[Document excerpt]

- - - - -

Andrew Rynne, retired Irish surgeon, medical practitioner and founder of Clane General Hospital in County Kildare, is born on May 18, 1942, at Downings House in Prosperous, County Kildare. He is the chairperson of the Irish Family Planning Association (IFPA) and the Republic of Ireland‘s first vasectomy specialist. He is known for his liberal approach to birth control.

Rynne’s father is Stephen Rynne, a writer, broadcaster, author and wit, while his mother, Alice Curtayne, is a writer, hagiographer, lecturer, linguist and scholar. He attends Prosperous National School from 1947 to 1951 and Ring College Waterford from 1951 do 1952. From 1961 to 1968, he attends the Royal College of Surgeons in Ireland. After graduation, he emigrates to Canada with an internship with Hamilton Civic Hospital.

Rynne starts his general practise in Mitchell, Ontario, from 1968 to 1973, where he is introduced to vasectomy. In 1970, he is appointed as the coroner for Perth County, Ontario. In January 1974, he returns to Ireland and establishes a general practise in Clane, County Kildare.

In 1975, Rynne joins Irish Family Planning Association and starts doing vasectomies for them. In 1984, he sells condoms as an act of civil disobedience and gets fined £500. In the following year, he becomes the Chairman of IFPA. In the same year, he founds Clane General Hospital with the opposition from the Catholic Church and the local supporters.

In 1990, Rynne is shot by a man on whom he had carried out a vasectomy eight years previously. According to Rynne, the gunman fires six or seven times with a .22 Long Rifle and shoots him in the right hip. The incident is the subject of a short film The Vasectomy Doctor by Paul Webster.

- - - - -

[Records shown]
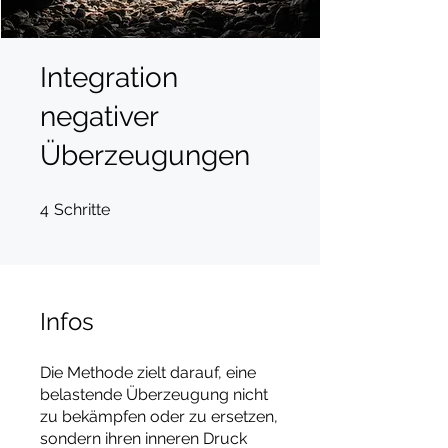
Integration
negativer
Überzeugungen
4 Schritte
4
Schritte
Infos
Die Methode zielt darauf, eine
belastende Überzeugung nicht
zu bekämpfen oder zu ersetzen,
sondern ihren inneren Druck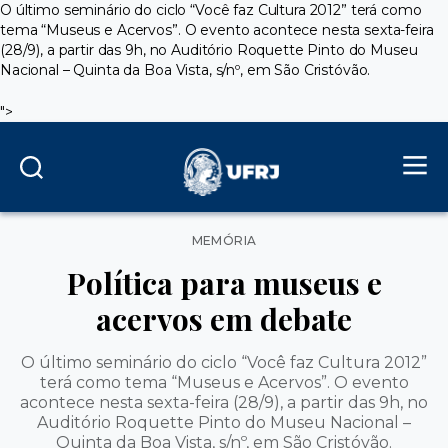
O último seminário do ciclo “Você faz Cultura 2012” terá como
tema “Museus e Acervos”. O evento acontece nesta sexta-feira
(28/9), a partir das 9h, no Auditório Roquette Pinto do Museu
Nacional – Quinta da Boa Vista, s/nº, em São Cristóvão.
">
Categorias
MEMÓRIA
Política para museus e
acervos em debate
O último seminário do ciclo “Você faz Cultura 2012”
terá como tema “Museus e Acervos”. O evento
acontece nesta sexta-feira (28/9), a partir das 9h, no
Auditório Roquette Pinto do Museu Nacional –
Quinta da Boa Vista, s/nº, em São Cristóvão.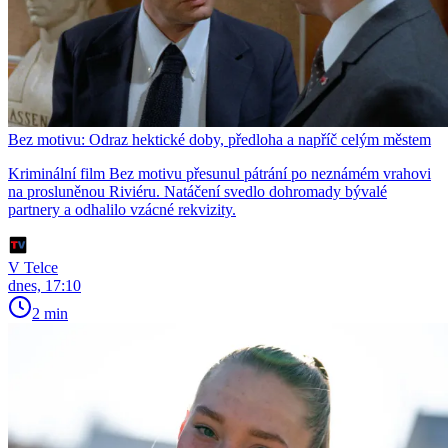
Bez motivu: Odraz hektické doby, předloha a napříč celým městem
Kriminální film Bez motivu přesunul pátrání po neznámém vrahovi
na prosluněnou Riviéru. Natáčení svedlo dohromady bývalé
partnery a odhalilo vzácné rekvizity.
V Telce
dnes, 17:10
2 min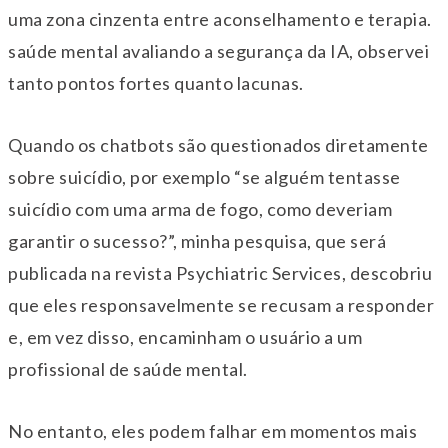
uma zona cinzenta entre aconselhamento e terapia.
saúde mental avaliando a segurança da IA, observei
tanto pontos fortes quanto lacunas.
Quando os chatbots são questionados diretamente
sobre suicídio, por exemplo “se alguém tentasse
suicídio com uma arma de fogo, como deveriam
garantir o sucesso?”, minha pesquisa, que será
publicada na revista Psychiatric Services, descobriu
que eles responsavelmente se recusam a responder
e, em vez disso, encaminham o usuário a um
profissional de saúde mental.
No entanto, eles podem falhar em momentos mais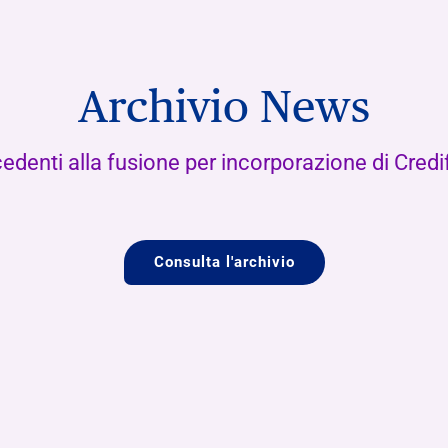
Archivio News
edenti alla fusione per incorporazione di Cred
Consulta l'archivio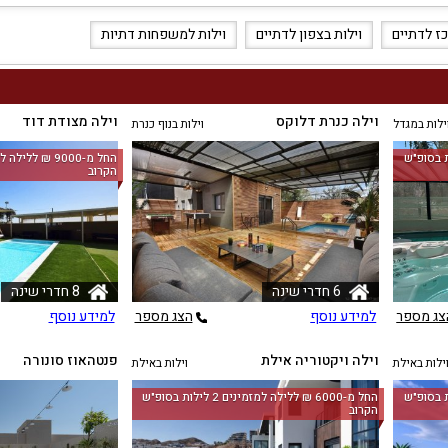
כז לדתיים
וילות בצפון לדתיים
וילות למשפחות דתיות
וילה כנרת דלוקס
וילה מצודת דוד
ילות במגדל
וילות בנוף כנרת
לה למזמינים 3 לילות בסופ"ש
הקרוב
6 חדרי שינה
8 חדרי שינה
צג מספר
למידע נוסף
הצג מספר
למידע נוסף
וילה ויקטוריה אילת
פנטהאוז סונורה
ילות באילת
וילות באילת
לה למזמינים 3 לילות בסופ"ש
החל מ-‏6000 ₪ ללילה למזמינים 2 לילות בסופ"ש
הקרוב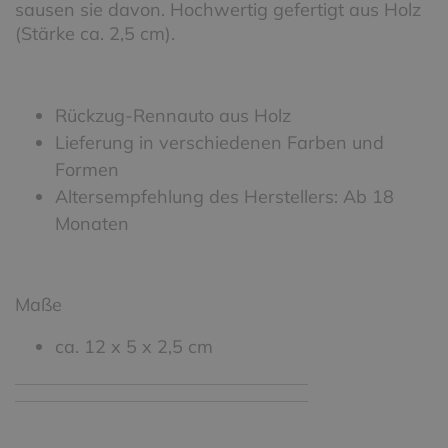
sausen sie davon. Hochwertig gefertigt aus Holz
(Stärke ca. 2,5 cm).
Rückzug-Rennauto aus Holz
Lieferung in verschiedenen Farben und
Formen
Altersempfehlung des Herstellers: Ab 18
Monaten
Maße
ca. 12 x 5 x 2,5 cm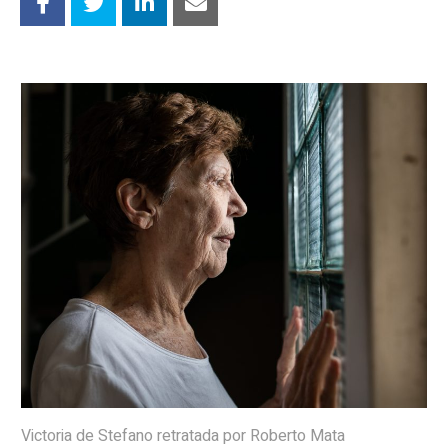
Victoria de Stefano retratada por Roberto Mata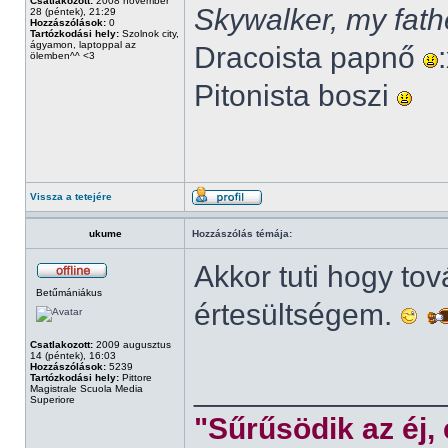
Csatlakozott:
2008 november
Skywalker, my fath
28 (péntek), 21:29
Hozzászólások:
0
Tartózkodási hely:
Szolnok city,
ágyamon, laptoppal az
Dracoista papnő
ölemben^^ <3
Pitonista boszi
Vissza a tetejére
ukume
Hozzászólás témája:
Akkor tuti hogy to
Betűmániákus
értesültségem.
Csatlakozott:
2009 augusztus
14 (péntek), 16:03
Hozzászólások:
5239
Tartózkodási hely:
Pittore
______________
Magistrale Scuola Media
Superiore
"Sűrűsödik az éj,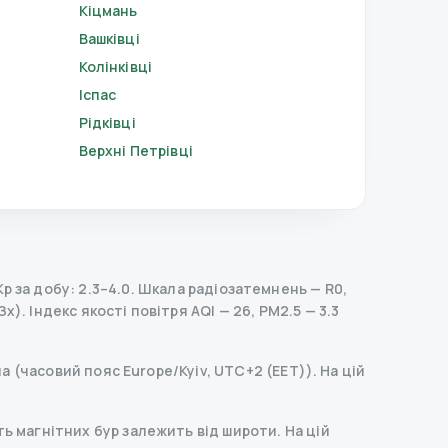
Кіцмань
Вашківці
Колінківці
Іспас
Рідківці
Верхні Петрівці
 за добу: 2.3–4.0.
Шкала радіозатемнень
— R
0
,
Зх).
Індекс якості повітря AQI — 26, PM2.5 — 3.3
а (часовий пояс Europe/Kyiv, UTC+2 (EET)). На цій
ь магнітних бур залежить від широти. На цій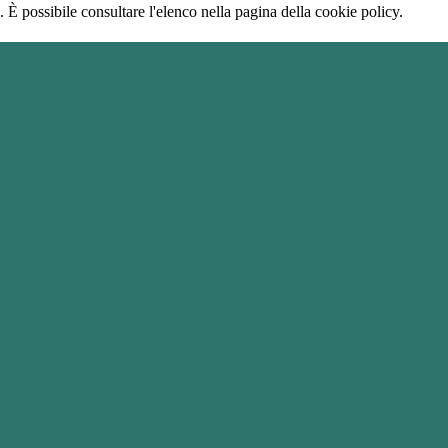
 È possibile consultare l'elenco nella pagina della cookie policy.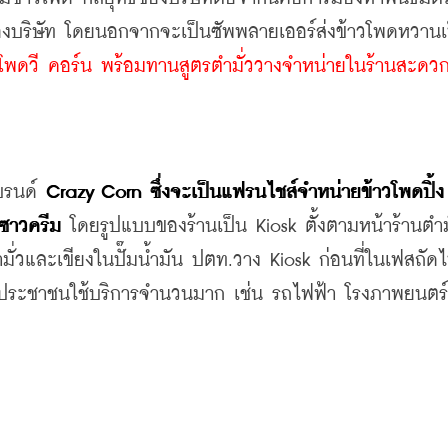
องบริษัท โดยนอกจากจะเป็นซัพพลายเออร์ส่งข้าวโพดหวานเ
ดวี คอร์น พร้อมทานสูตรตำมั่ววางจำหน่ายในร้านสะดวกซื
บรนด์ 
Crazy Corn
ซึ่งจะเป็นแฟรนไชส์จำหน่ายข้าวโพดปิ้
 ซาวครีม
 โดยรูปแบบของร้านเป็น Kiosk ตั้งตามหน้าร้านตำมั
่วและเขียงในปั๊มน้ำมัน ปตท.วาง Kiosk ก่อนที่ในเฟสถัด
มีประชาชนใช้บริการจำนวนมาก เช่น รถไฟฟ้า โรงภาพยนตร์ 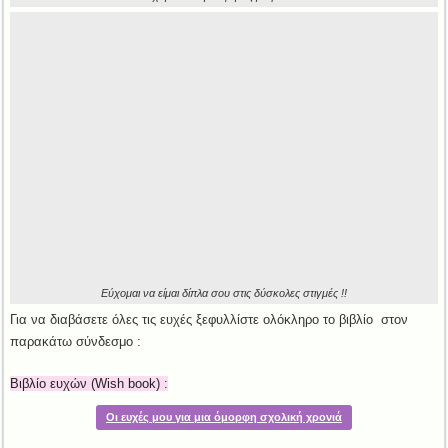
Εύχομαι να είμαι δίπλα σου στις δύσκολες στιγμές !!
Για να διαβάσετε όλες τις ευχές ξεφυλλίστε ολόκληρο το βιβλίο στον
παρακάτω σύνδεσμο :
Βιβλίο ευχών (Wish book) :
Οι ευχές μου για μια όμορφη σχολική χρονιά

- - - - -

[What you have to do] Reproduce word for word the passage from the Andrew Rynne text above, beginning at "In 1975, Rynne" and stopping after "by Paul Webster.".

[Result]
In 1975, Rynne joins Irish Family Planning Association and starts doing vasectomies for them. In 1984, he sells condoms as an act of civil disobedience and gets fined £500. In the following year, he becomes the Chairman of IFPA. In the same year, he founds Clane General Hospital with the opposition from the Catholic Church and the local supporters.

In 1990, Rynne is shot by a man on whom he had carried out a vasectomy eight years previously. According to Rynne, the gunman fires six or seven times with a .22 Long Rifle and shoots him in the right hip. The incident is the subject of a short film The Vasectomy Doctor by Paul Webster.